松明の火を手渡す人に
皆さんは、生きる理由について考えたことがありますか?
"何のために生まれ、何のために生きるのか"
職場に社内SNSがあるのですが、「死生観」についての話題があり、私も書いてみました。
こちらでも投稿したいと思います。
命の教科書
『獣の奏者』という小説をご存知でしょうか?
文化人類学者で大学教授でもある、作家の上橋菜穂子さんが書かれた作品です。10年ほど前に、NHKでのアニメ化もされました。
http://book-sp.kodansha.co.jp/topics/kemono/
小学生でアニメ版を観て、中学生で原作を読み、それ以来、作者の上橋さんは私にとって最も尊敬する憧れの作家です。
主人公のエリンという女性は、幼い頃に母を処刑され、見知らぬ土地に流れ着き、その後も波乱万丈の人生を歩みます。
放浪の民の血を受け継ぎ、心無い人から「魔が差した子」と陰口を叩かれながらも、飼い慣らすことを禁じられた聖なる獣と心を通わせたことで、政治の駒として監視付きの生涯を送る主人公。
読むたびに、生きることの意味を、何度も考えさせられます。
刹那を生きる
作中の彼女の台詞で、私が思わず号泣した言葉があります。
「生まれてきて、よかった」
なぜ、彼女は諦めないでいられるのか。
生きることを。学ぶことを。

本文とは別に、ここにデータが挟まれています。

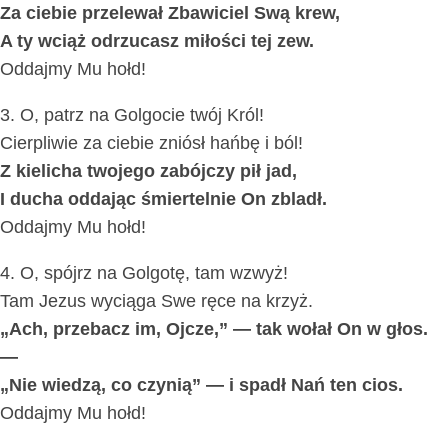
Za ciebie przelewał Zbawiciel Swą krew,
A ty wciąż odrzucasz miłości tej zew.
Oddajmy Mu hołd!
3. O, patrz na Golgocie twój Król!
Cierpliwie za ciebie zniósł hańbę i ból!
Z kielicha twojego zabójczy pił jad,
I ducha oddając śmiertelnie On zbladł.
Oddajmy Mu hołd!
4. O, spójrz na Golgotę, tam wzwyż!
Tam Jezus wyciąga Swe ręce na krzyż.
„Ach, przebacz im, Ojcze,” — tak wołał On w głos.
—
„Nie wiedzą, co czynią” — i spadł Nań ten cios.
Oddajmy Mu hołd!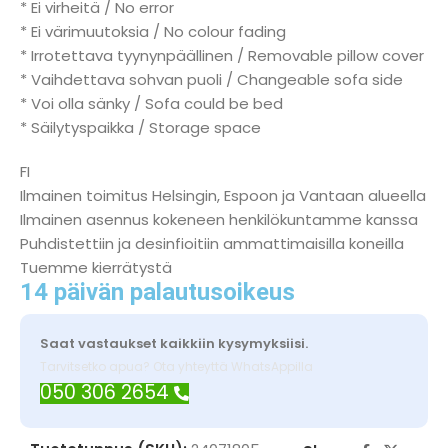
* Ei virheitä / No error
* Ei värimuutoksia / No colour fading
* Irrotettava tyynynpäällinen / Removable pillow cover
* Vaihdettava sohvan puoli / Changeable sofa side
* Voi olla sänky / Sofa could be bed
* Säilytyspaikka / Storage space
FI
Ilmainen toimitus Helsingin, Espoon ja Vantaan alueella
Ilmainen asennus kokeneen henkilökuntamme kanssa
Puhdistettiin ja desinfioitiin ammattimaisilla koneilla
Tuemme kierrätystä
14 päivän palautusoikeus
Saat vastaukset kaikkiin kysymyksiisi.
Tarvitsetko apua? Ota yhteyttä WhatsAppilla
050 306 2654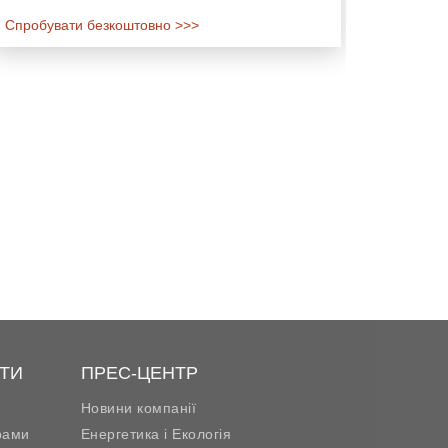
Спробувати безкоштовно >>>
ТИ
ПРЕС-ЦЕНТР
Новини компанії
рами
Енергетика і Екологія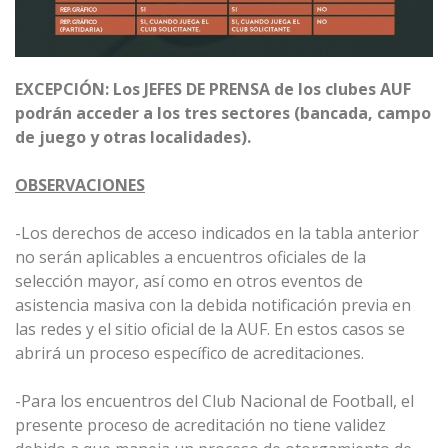
EXCEPCIÓN: Los JEFES DE PRENSA de los clubes AUF
podrán acceder a los tres sectores (bancada, campo
de juego y otras localidades).
OBSERVACIONES
-Los derechos de acceso indicados en la tabla anterior
no serán aplicables a encuentros oficiales de la
selección mayor, así como en otros eventos de
asistencia masiva con la debida notificación previa en
las redes y el sitio oficial de la AUF. En estos casos se
abrirá un proceso específico de acreditaciones.
-Para los encuentros del Club Nacional de Football, el
presente proceso de acreditación no tiene validez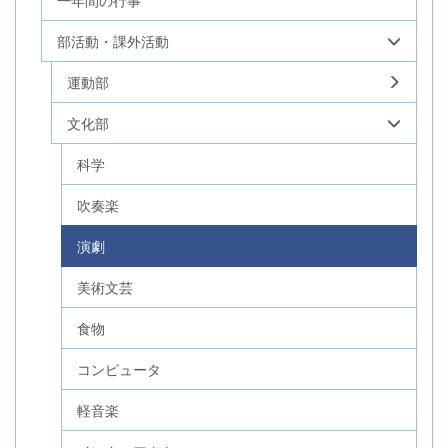
部活動・課外活動
運動部
文化部
科学
吹奏楽
演劇
美術文芸
食物
コンピュータ
軽音楽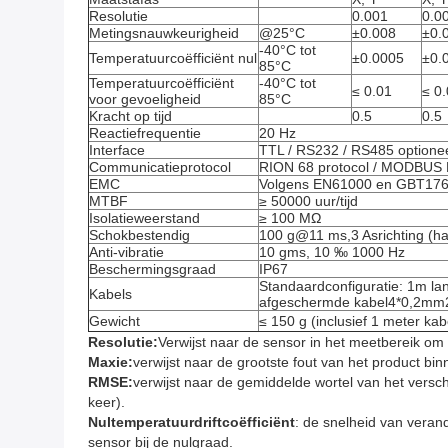
Resolutie
0.001
0.0
Metingsnauwkeurigheid
@25°C
±0.008
±0.
-40°C tot
Temperatuurcoëfficiënt nul
±0.0005
±0.
85°C
Temperatuurcoëfficiënt
-40°C tot
≤ 0.01
≤ 0
voor gevoeligheid
85°C
Kracht op tijd
0.5
0.5
Reactiefrequentie
20 Hz
Interface
TTL / RS232 / RS485 optione
Communicatieprotocol
RION 68 protocol / MODBUS RT
EMC
Volgens EN61000 en GBT17
MTBF
≥ 50000 uur/tijd
Isolatieweerstand
≥ 100 MΩ
Schokbestendig
100 g@11 ms,3 Asrichting (ha
Anti-vibratie
10 gms, 10 ‰ 1000 Hz
Beschermingsgraad
IP67
Standaardconfiguratie: 1m lang
Kabels
afgeschermde kabel4*0,2mm
Gewicht
≤ 150 g (inclusief 1 meter kab
Resolutie:
Verwijst naar de sensor in het meetbereik om 
Maxie:
verwijst naar de grootste fout van het product bi
RMSE:
verwijst naar de gemiddelde wortel van het vers
keer).
Nultemperatuurdriftcoëfficiënt
: de snelheid van vera
sensor bij de nulgraad.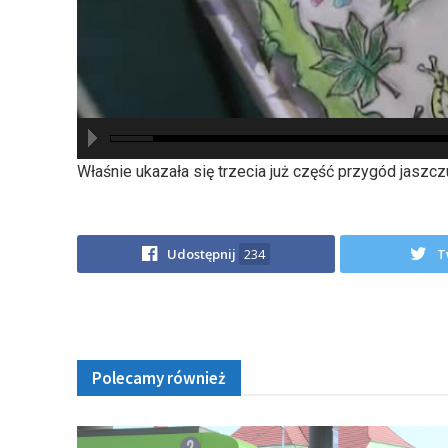
hd2880
hd2160
hd2160
hd1440
highres
hd1080
hd720
large
medium
small
tiny
Właśnie ukazała się trzecia już część przygód jaszcz
Udostępnij
234
T
Polecamy również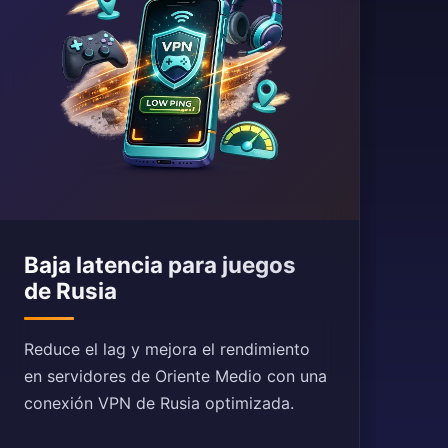
Baja latencia para juegos
de Rusia
Reduce el lag y mejora el rendimiento
en servidores de Oriente Medio con una
conexión VPN de Rusia optimizada.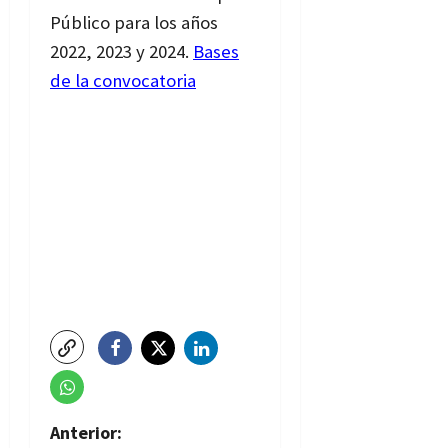
Público para los años
2022, 2023 y 2024.
Bases
de la convocatoria
N
Anterior: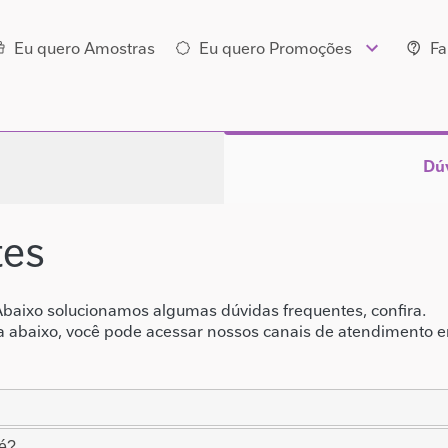
ção principal
Eu quero Amostras
Eu quero Promoções
Fa
Dú
tes
Abaixo solucionamos algumas dúvidas frequentes, confira.
da abaixo, você pode acessar nossos canais de atendimento
lé?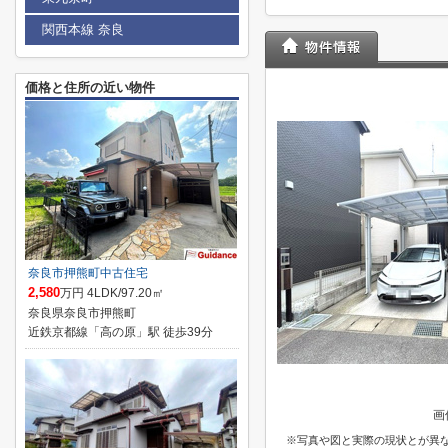
関西本線 奈良
価格と住所の近い物件
奈良市押熊町中古住宅
2,580
万円 4LDK/97.20㎡
奈良県奈良市押熊町
近鉄京都線「高の原」駅 徒歩39分
画
※写真や図と実際の現状とが異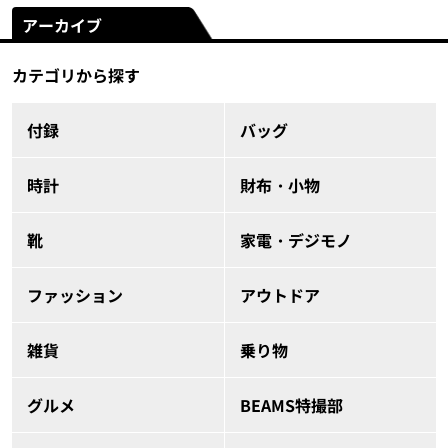
アーカイブ
カテゴリから探す
付録
バッグ
時計
財布・小物
靴
家電・デジモノ
ファッション
アウトドア
雑貨
乗り物
グルメ
BEAMS特撮部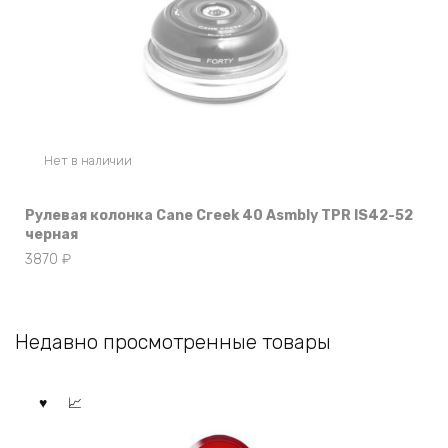
Нет в наличии
Рулевая колонка Cane Creek 40 Asmbly TPR IS42-52
черная
3870
₽
Недавно просмотренные товары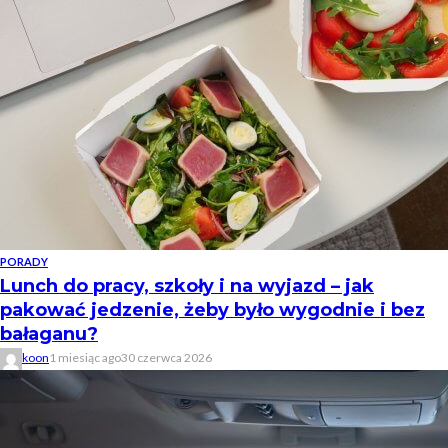
PORADY
Lunch do pracy, szkoły i na wyjazd – jak
pakować jedzenie, żeby było wygodnie i bez
bałaganu?
koon
1 miesiąc ago
30 czerwca 2026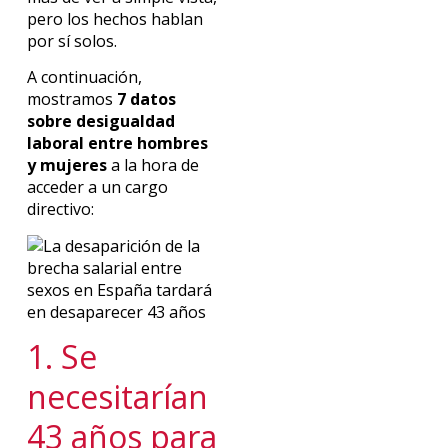
pero los hechos hablan
por sí solos.
A continuación,
mostramos
7 datos
sobre desigualdad
laboral entre hombres
y mujeres
a la hora de
acceder a un cargo
directivo:
1. Se
necesitarían
43 años para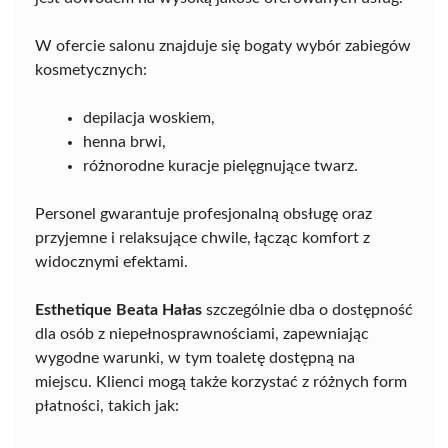
W ofercie salonu znajduje się bogaty wybór zabiegów
kosmetycznych:
depilacja woskiem,
henna brwi,
różnorodne kuracje pielęgnujące twarz.
Personel gwarantuje profesjonalną obsługę oraz
przyjemne i relaksujące chwile, łącząc komfort z
widocznymi efektami.
Esthetique Beata Hałas
szczególnie dba o dostępność
dla osób z niepełnosprawnościami, zapewniając
wygodne warunki, w tym toaletę dostępną na
miejscu. Klienci mogą także korzystać z różnych form
płatności, takich jak: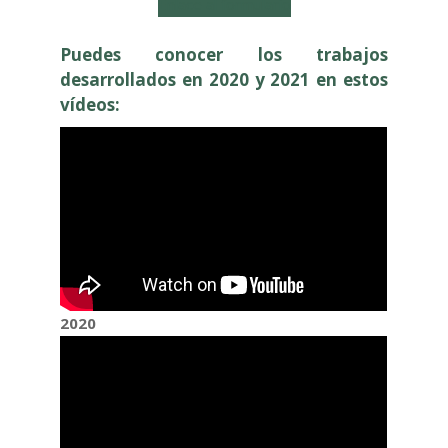
Enlace al formulario
Puedes conocer los trabajos
desarrollados en 2020 y 2021 en estos
vídeos:
2020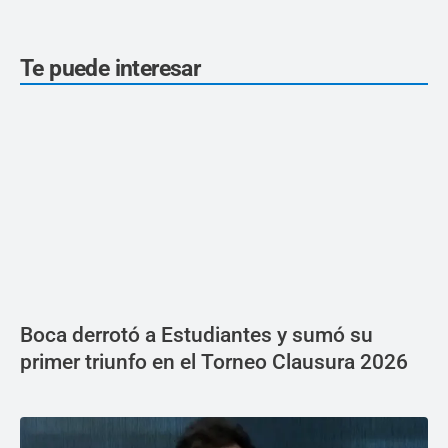
Te puede interesar
Boca derrotó a Estudiantes y sumó su
primer triunfo en el Torneo Clausura 2026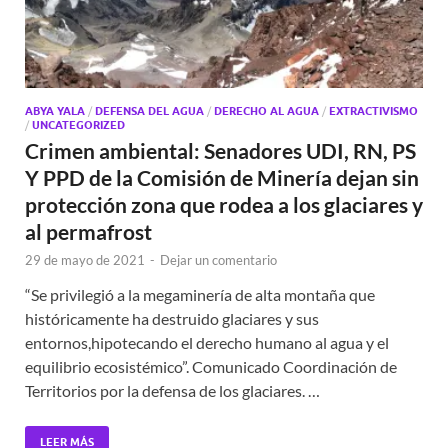
ABYA YALA
/
DEFENSA DEL AGUA
/
DERECHO AL AGUA
/
EXTRACTIVISMO
/
UNCATEGORIZED
Crimen ambiental: Senadores UDI, RN, PS
Y PPD de la Comisión de Minería dejan sin
protección zona que rodea a los glaciares y
al permafrost
29 de mayo de 2021
-
Dejar un comentario
“Se privilegió a la megaminería de alta montaña que
históricamente ha destruido glaciares y sus
entornos,hipotecando el derecho humano al agua y el
equilibrio ecosistémico”. Comunicado Coordinación de
Territorios por la defensa de los glaciares. …
LEER MÁS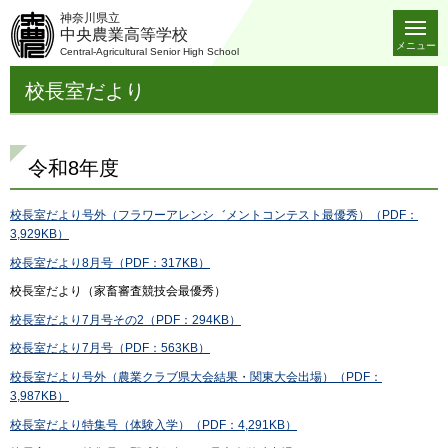
神奈川県立
中央農業高等学校
メニュー
Central-Agricultural Senior High School
校長室だより
令和8年度
校長室だより号外（フラワーアレンシ゛メントコンテスト最優秀）（PDF：
3,929KB）
校長室だより8月号（PDF：317KB）
校長室だより（家畜審査競技会最優秀）
校長室だより7月号その2（PDF：294KB）
校長室だより7月号
（PDF：563KB）
校長室だより号外（農業クラブ県大会結果・関東大会出場）（PDF：
3,987KB）
校長室だより特集号（体験入学）（PDF：4,291KB）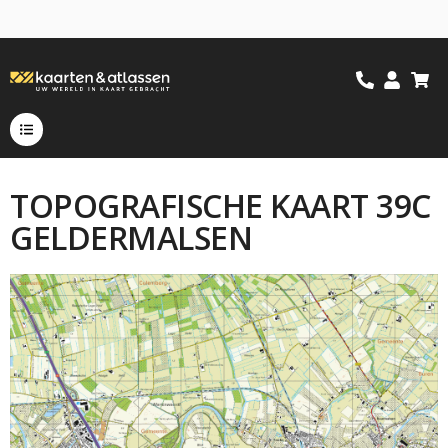
TOPOGRAFISCHE KAART 39C
GELDERMALSEN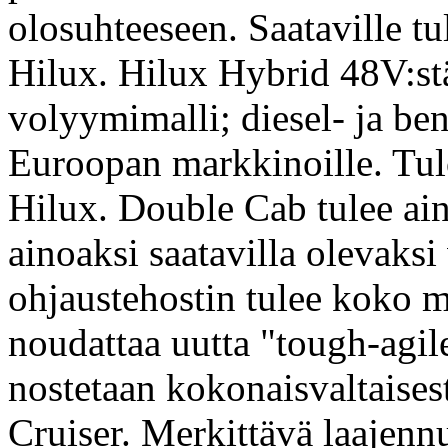
olosuhteeseen. Saataville 
Hilux. Hilux Hybrid 48V:st
volyymimalli; diesel- ja ben
Euroopan markkinoille. Tul
Hilux. Double Cab tulee ain
ainoaksi saatavilla olevaksi
ohjaustehostin tulee koko 
noudattaa uutta "tough-agile
nostetaan kokonaisvaltaisest
Cruiser. Merkittävä laajenn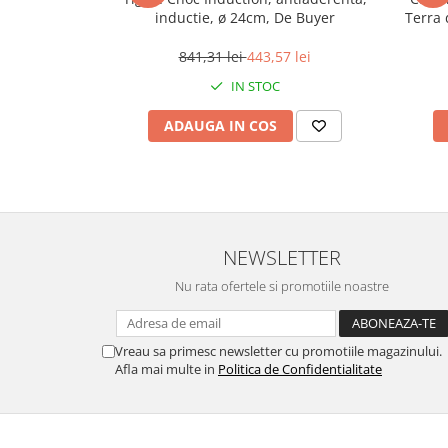
Ulei Huilerie Beaujolaise
inductie, ø 24cm, De Buyer
Terra 
Ulei Huileries du Berry
841,31 lei
443,57 lei
Uleiuri aromatizate
IN STOC
Ulei Wiberg Gastro
ADAUGA IN COS
NEWSLETTER
Nu rata ofertele si promotiile noastre
Vreau sa primesc newsletter cu promotiile magazinului.
Afla mai multe in
Politica de Confidentialitate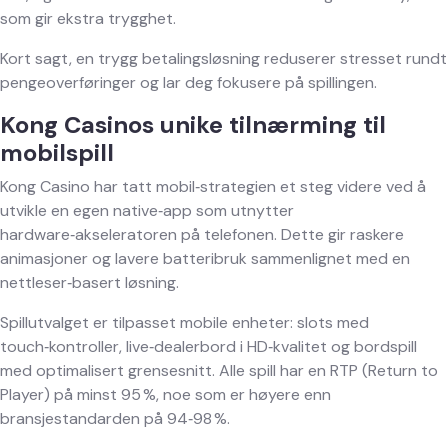
som gir ekstra trygghet.
Kort sagt, en trygg betalingsløsning reduserer stresset rundt
pengeoverføringer og lar deg fokusere på spillingen.
Kong Casinos unike tilnærming til
mobilspill
Kong Casino har tatt mobil‑strategien et steg videre ved å
utvikle en egen native‑app som utnytter
hardware‑akseleratoren på telefonen. Dette gir raskere
animasjoner og lavere batteribruk sammenlignet med en
nettleser‑basert løsning.
Spillutvalget er tilpasset mobile enheter: slots med
touch‑kontroller, live‑dealerbord i HD‑kvalitet og bordspill
med optimalisert grensesnitt. Alle spill har en RTP (Return to
Player) på minst 95 %, noe som er høyere enn
bransjestandarden på 94‑98 %.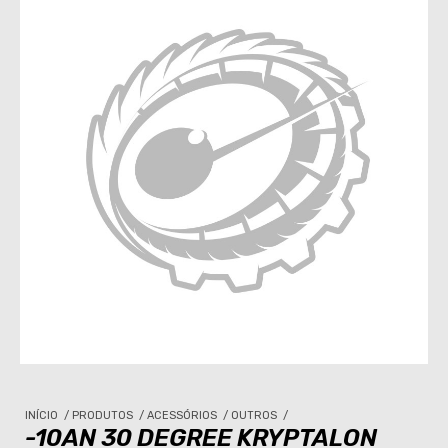
INÍCIO
/
PRODUTOS
/
ACESSÓRIOS
/
OUTROS
/
-10AN 30 DEGREE KRYPTALON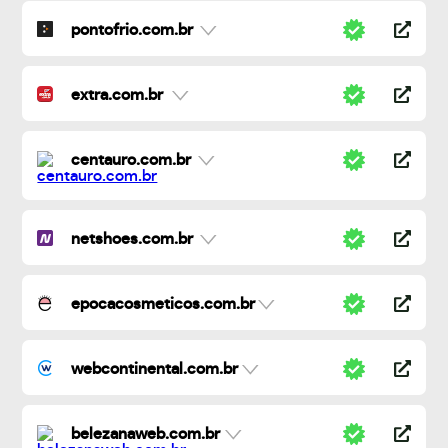
pontofrio.com.br
extra.com.br
centauro.com.br
netshoes.com.br
epocacosmeticos.com.br
webcontinental.com.br
belezanaweb.com.br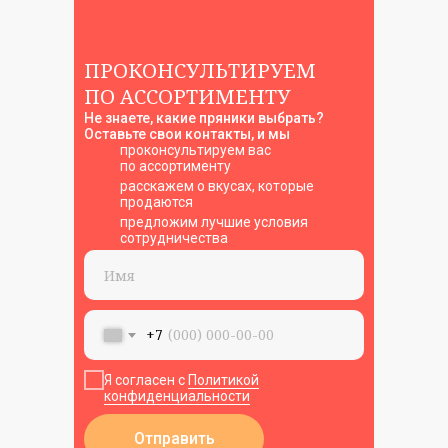
ПРОКОНСУЛЬТИРУЕМ
ПО АССОРТИМЕНТУ
Способы оплаты
Не знаете, какие пряники выбрать?
Оставьте свои контакты, и мы
проконсультируем вас
по ассортименту
расскажем о вкусах, которые
продаются
предложим лучшие условия
© 2023 — 2026 ИП Козубова Наталья Юрьевна
сотрудничества
ИНН 233701931939, ОГРНИП 322508100503572
Политика конфиденциальности
Договор оферты
+7
Пользовательское соглашение
Я согласен с
Политикой
конфиденциальности
Отправить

そして幸せになることを。
それは、彼女自身が「生かされている」と感じているからだと思います。
周囲の人から見たら辛すぎる人生を与えられても、恩師や仲間に支えられ、恋をして母となり、学ぶことに人一倍の情熱を傾ける。
未来が不確実であることを身に沁みて知っているからこそ、「今」という刹那を懸命に生きられる、彼女のような人は魅力的です。
松明の火を手渡す人に
作中で「松明の火を手渡していける人になりたい」と、彼女は幼い息子に語ります。
人々が松明の火を移して暗闇を照らすように、自分の学んだ知識を後世に伝えたい。
一人一人の人生は短くても、生きた証を伝えていくことで、人の想いや夢は世代を超えて繋がっていく。
目の前の何かと真摯に向き合うこと。
大切な人々を笑顔にすること。
日常の小さな幸せの積み重ね。
それがいつの日か、顔も知らない誰かの夢に繋がることを願って、「今」という刹那を全力で生きたいです。